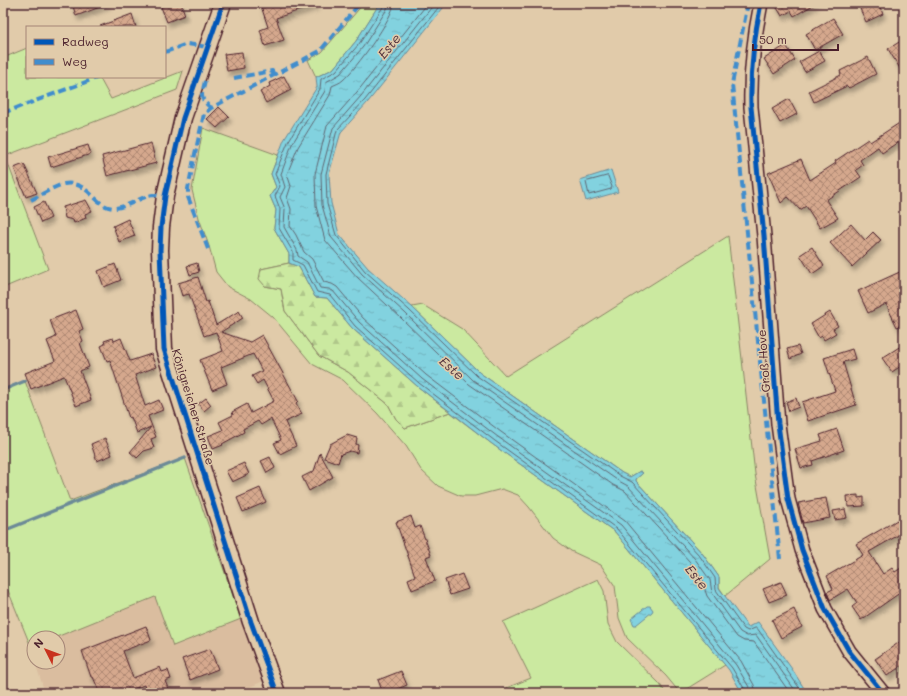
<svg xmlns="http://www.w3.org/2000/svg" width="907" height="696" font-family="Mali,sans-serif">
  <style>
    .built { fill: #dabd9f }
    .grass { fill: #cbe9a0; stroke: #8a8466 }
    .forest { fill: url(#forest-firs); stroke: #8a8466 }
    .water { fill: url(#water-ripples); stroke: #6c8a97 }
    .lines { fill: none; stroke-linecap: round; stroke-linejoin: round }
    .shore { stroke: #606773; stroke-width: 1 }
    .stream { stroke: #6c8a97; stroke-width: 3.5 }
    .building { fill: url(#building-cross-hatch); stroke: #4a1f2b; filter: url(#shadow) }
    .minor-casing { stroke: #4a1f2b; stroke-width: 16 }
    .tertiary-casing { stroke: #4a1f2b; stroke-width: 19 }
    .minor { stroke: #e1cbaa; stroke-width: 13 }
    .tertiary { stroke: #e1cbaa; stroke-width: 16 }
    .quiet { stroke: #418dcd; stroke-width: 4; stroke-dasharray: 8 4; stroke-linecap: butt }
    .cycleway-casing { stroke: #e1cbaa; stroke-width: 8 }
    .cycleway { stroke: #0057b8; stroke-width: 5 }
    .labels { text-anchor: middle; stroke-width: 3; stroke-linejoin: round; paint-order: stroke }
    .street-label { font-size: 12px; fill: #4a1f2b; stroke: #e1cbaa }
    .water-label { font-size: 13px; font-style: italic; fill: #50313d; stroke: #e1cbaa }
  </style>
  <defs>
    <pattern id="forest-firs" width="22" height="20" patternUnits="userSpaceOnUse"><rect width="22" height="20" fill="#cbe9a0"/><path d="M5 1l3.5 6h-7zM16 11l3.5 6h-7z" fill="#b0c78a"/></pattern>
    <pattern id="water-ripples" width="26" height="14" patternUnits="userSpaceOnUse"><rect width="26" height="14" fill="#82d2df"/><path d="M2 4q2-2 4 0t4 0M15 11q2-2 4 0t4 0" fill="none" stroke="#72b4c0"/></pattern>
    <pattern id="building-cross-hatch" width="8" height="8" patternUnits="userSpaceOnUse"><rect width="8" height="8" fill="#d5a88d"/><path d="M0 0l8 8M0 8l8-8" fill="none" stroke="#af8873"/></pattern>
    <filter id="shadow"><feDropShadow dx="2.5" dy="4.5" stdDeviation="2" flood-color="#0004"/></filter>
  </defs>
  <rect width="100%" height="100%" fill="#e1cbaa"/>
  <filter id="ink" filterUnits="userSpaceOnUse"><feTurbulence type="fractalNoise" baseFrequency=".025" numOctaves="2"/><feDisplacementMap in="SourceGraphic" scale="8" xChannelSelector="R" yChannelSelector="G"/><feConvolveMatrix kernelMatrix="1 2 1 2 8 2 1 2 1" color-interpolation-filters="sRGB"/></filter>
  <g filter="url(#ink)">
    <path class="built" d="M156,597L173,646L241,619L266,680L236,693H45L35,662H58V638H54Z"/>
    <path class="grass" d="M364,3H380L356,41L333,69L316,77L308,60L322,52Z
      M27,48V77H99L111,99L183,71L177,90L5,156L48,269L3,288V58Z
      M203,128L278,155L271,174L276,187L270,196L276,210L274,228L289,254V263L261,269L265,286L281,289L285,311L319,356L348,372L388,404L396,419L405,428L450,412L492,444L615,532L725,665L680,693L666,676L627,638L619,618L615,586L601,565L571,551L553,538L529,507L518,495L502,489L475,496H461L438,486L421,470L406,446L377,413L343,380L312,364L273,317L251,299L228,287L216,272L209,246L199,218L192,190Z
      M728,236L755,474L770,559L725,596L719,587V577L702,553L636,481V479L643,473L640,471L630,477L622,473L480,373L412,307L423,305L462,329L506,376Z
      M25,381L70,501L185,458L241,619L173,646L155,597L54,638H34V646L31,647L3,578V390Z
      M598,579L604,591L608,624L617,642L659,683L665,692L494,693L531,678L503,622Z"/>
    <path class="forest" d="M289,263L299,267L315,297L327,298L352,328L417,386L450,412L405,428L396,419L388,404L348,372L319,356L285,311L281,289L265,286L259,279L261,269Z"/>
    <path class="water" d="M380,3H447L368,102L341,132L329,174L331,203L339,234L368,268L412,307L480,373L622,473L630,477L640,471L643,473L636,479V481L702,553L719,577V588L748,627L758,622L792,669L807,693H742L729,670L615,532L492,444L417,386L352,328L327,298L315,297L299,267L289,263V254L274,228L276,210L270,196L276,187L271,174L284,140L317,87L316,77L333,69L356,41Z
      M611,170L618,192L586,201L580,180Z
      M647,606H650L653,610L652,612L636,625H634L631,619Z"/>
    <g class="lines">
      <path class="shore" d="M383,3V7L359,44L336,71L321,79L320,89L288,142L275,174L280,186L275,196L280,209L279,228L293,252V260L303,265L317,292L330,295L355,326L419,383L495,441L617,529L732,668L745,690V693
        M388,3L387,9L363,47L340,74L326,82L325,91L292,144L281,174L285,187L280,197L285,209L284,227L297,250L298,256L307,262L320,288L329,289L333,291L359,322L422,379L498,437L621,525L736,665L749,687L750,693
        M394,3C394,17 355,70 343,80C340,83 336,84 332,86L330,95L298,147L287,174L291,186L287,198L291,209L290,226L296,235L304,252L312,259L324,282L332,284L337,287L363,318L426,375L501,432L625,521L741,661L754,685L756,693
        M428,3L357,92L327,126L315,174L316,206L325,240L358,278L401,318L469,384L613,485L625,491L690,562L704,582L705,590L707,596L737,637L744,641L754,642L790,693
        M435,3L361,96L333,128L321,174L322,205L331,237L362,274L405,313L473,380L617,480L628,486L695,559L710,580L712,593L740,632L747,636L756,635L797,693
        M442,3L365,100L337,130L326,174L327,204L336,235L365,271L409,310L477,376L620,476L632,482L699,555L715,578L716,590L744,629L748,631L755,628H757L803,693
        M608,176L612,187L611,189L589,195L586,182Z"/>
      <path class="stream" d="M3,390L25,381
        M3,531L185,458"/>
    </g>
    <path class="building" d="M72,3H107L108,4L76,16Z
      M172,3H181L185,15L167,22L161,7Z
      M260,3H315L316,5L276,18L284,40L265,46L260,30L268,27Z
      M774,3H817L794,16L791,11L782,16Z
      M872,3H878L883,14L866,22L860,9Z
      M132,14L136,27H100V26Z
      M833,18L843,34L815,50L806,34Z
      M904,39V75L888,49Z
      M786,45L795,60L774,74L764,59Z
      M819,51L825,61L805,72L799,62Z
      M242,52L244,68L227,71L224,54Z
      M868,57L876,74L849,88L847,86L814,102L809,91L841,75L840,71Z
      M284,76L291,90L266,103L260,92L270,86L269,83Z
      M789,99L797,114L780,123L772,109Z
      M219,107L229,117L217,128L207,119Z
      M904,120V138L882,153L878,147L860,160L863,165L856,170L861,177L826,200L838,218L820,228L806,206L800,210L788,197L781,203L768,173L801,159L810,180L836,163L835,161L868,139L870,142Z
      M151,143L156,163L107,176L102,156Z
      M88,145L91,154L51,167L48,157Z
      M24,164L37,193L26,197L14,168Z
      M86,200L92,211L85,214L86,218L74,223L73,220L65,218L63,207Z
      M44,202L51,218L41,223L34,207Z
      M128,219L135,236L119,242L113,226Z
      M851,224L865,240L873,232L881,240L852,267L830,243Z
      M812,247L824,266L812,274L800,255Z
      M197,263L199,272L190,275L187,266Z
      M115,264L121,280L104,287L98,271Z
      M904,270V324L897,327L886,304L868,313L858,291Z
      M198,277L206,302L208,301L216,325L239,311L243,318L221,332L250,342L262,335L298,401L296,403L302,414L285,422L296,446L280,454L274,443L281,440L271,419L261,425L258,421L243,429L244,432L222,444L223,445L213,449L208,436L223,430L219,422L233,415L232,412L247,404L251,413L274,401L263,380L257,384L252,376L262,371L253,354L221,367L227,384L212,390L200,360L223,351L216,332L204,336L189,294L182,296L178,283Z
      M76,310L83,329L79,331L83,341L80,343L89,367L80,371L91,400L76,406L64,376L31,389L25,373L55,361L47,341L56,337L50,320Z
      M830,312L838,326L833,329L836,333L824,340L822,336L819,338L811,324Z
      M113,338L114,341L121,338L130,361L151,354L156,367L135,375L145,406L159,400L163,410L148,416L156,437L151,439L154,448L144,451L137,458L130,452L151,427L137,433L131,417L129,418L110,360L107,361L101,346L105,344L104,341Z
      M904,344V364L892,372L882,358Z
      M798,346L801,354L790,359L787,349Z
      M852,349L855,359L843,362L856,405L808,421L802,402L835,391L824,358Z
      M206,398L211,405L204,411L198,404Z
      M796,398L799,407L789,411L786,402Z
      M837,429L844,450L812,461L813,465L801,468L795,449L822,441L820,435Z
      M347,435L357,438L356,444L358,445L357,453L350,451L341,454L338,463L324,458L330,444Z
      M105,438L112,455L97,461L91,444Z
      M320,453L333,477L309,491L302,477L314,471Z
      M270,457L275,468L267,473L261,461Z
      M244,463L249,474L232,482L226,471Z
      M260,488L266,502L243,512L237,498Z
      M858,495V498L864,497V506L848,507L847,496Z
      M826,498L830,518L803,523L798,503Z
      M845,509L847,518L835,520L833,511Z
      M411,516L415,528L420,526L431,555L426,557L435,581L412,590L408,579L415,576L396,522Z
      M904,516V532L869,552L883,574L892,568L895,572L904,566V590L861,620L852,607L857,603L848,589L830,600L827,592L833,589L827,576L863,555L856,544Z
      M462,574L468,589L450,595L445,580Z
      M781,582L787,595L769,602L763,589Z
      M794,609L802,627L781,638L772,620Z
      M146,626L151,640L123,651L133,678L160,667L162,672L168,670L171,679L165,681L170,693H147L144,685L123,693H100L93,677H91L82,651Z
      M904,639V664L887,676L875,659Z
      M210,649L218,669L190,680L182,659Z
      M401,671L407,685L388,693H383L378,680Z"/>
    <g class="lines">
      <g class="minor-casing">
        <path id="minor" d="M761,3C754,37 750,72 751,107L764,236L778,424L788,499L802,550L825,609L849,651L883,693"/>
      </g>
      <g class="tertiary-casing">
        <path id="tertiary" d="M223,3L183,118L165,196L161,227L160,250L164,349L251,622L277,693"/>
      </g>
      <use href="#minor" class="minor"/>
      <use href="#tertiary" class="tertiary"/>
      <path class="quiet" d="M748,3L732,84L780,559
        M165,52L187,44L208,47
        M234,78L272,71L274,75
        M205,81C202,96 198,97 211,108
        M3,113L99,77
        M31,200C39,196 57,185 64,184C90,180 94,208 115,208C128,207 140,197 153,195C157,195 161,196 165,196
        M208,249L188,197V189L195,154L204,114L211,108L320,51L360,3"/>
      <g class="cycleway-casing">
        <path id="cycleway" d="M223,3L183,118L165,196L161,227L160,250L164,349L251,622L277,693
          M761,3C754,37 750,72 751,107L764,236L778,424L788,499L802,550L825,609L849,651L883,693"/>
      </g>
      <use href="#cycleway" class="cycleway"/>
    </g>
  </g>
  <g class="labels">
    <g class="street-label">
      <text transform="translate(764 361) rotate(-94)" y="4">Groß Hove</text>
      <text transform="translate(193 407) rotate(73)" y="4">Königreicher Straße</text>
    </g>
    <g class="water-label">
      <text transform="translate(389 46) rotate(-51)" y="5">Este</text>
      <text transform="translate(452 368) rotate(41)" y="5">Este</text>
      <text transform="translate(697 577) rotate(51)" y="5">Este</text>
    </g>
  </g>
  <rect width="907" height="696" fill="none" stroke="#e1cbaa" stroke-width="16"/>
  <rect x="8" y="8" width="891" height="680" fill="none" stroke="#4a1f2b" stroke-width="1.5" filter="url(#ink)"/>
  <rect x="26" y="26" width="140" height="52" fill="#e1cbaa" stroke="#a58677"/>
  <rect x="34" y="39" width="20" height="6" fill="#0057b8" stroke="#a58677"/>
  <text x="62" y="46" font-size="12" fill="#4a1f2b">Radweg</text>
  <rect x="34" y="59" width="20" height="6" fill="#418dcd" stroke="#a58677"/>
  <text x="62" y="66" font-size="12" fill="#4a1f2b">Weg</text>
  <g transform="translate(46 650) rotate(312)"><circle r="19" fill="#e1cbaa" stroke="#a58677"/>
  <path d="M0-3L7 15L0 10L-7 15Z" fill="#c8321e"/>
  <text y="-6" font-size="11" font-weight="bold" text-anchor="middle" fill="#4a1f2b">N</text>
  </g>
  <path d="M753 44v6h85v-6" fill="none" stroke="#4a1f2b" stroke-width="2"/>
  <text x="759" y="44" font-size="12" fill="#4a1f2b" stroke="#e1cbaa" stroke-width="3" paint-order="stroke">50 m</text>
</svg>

...

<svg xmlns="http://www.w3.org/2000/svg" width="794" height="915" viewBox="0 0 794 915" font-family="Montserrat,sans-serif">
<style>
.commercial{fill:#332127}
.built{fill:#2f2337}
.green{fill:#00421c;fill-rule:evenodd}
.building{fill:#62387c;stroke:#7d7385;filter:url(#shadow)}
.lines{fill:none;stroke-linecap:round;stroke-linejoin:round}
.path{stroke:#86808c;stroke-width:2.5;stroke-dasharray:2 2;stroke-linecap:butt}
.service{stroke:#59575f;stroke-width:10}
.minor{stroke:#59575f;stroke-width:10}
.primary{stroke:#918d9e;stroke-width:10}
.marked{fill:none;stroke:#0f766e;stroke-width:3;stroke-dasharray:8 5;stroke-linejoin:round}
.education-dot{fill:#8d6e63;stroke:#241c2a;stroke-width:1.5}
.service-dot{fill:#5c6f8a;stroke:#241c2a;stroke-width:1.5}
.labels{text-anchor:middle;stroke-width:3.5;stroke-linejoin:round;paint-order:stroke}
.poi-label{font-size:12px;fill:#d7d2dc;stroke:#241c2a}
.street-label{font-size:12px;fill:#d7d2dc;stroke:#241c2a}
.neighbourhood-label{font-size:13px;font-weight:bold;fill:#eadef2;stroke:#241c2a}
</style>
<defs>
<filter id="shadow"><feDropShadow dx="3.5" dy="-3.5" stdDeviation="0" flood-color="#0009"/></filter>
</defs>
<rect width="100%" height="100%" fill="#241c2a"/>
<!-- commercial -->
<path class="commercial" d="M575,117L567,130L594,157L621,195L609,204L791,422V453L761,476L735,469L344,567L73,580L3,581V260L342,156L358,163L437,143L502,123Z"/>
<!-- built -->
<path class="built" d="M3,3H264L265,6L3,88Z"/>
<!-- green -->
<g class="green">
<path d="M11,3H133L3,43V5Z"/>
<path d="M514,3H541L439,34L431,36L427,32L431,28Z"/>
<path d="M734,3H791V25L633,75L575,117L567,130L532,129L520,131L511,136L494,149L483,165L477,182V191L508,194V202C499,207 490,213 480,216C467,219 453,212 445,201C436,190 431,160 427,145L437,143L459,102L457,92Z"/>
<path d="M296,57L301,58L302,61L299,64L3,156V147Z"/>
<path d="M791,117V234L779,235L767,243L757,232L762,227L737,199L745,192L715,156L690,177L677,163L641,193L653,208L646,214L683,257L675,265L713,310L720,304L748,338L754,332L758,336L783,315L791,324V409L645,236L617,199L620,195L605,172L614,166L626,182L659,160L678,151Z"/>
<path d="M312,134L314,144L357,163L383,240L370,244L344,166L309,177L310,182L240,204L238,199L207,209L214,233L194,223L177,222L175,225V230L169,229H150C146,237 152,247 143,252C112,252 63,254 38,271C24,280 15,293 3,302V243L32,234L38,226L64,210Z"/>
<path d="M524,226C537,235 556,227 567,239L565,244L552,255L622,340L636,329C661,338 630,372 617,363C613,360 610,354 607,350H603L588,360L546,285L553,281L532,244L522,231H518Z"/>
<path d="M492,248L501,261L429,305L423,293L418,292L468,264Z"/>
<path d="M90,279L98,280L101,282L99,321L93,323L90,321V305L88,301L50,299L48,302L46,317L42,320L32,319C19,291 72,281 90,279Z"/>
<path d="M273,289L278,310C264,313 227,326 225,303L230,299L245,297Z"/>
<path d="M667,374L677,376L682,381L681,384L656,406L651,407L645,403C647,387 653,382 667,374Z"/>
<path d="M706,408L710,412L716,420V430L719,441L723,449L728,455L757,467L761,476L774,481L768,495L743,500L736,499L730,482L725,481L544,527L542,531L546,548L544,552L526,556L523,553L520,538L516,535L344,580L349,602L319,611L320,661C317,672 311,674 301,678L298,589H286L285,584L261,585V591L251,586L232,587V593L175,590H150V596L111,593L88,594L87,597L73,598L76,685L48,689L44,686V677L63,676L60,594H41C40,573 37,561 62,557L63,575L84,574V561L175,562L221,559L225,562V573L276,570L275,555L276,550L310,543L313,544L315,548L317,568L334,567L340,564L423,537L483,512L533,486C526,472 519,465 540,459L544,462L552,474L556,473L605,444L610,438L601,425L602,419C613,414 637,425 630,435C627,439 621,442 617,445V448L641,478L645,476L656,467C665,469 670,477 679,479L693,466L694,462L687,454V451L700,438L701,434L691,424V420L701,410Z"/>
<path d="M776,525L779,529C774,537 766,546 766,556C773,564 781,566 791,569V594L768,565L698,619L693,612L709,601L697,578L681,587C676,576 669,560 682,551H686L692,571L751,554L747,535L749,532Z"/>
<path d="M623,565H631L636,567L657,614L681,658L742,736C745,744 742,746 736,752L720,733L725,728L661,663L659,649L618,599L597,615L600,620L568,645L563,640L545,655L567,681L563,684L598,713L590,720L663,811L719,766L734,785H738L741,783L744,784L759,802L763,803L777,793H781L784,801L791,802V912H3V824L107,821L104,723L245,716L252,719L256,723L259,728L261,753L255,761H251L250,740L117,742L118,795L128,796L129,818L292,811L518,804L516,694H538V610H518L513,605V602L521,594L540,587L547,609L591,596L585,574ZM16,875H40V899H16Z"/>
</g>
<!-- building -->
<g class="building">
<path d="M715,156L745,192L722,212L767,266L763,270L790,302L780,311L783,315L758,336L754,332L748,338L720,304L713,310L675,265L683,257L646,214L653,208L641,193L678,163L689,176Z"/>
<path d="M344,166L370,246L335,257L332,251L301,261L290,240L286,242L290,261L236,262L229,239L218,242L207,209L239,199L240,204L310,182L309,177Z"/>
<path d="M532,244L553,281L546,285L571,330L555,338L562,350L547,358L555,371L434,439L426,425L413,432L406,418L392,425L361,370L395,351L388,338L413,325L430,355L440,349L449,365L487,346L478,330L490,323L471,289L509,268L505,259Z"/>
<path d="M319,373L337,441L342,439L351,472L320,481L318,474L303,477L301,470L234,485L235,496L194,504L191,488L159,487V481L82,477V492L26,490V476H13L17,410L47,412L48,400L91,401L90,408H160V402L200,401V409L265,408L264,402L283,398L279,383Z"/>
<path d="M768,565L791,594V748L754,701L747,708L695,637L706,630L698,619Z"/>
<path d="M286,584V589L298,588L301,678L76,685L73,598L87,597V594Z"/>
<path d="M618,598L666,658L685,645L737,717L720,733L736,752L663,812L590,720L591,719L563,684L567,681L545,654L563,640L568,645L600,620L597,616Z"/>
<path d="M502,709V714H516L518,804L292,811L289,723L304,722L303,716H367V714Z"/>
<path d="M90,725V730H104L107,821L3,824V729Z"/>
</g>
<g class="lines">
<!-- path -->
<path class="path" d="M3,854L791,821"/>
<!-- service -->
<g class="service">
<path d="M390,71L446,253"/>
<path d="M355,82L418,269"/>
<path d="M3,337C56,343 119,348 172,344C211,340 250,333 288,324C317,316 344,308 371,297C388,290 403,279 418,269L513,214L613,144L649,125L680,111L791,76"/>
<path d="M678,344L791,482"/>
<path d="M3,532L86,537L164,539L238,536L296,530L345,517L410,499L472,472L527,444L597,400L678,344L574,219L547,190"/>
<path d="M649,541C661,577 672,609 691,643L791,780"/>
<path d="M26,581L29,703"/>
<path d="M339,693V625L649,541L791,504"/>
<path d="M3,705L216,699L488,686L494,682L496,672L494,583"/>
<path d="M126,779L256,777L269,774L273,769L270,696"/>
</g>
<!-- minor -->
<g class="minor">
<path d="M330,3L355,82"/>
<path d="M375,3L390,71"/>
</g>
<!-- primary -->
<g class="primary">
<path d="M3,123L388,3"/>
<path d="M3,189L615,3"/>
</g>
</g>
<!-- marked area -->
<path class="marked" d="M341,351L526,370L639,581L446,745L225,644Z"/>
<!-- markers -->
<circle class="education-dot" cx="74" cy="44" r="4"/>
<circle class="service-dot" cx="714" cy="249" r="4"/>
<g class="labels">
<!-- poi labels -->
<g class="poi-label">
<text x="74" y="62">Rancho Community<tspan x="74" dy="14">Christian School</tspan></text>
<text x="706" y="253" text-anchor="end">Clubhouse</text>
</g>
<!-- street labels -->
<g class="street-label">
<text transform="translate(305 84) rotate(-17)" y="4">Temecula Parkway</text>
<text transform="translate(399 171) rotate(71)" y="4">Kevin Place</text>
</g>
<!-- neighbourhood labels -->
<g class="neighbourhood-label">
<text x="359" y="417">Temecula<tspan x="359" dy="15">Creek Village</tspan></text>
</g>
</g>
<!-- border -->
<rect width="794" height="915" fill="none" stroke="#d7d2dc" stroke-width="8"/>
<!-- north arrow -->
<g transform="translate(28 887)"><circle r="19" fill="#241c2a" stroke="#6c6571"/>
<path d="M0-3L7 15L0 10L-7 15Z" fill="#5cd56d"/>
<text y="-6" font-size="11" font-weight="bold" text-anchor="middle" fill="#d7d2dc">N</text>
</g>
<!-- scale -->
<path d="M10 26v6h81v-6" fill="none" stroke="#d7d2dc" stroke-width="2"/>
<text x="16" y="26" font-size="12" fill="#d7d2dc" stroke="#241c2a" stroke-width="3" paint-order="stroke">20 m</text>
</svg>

## Activity:
Once you find the line with "<!-- poi labels -->" above, print it and every line after it up to and including the line with "<!-- scale -->", exactly as written and nothing else.

## Exercise response:
<!-- poi labels -->
<g class="poi-label">
<text x="74" y="62">Rancho Community<tspan x="74" dy="14">Christian School</tspan></text>
<text x="706" y="253" text-anchor="end">Clubhouse</text>
</g>
<!-- street labels -->
<g class="street-label">
<text transform="translate(305 84) rotate(-17)" y="4">Temecula Parkway</text>
<text transform="translate(399 171) rotate(71)" y="4">Kevin Place</text>
</g>
<!-- neighbourhood labels -->
<g class="neighbourhood-label">
<text x="359" y="417">Temecula<tspan x="359" dy="15">Creek Village</tspan></text>
</g>
</g>
<!-- border -->
<rect width="794" height="915" fill="none" stroke="#d7d2dc" stroke-width="8"/>
<!-- north arrow -->
<g transform="translate(28 887)"><circle r="19" fill="#241c2a" stroke="#6c6571"/>
<path d="M0-3L7 15L0 10L-7 15Z" fill="#5cd56d"/>
<text y="-6" font-size="11" font-weight="bold" text-anchor="middle" fill="#d7d2dc">N</text>
</g>
<!-- scale -->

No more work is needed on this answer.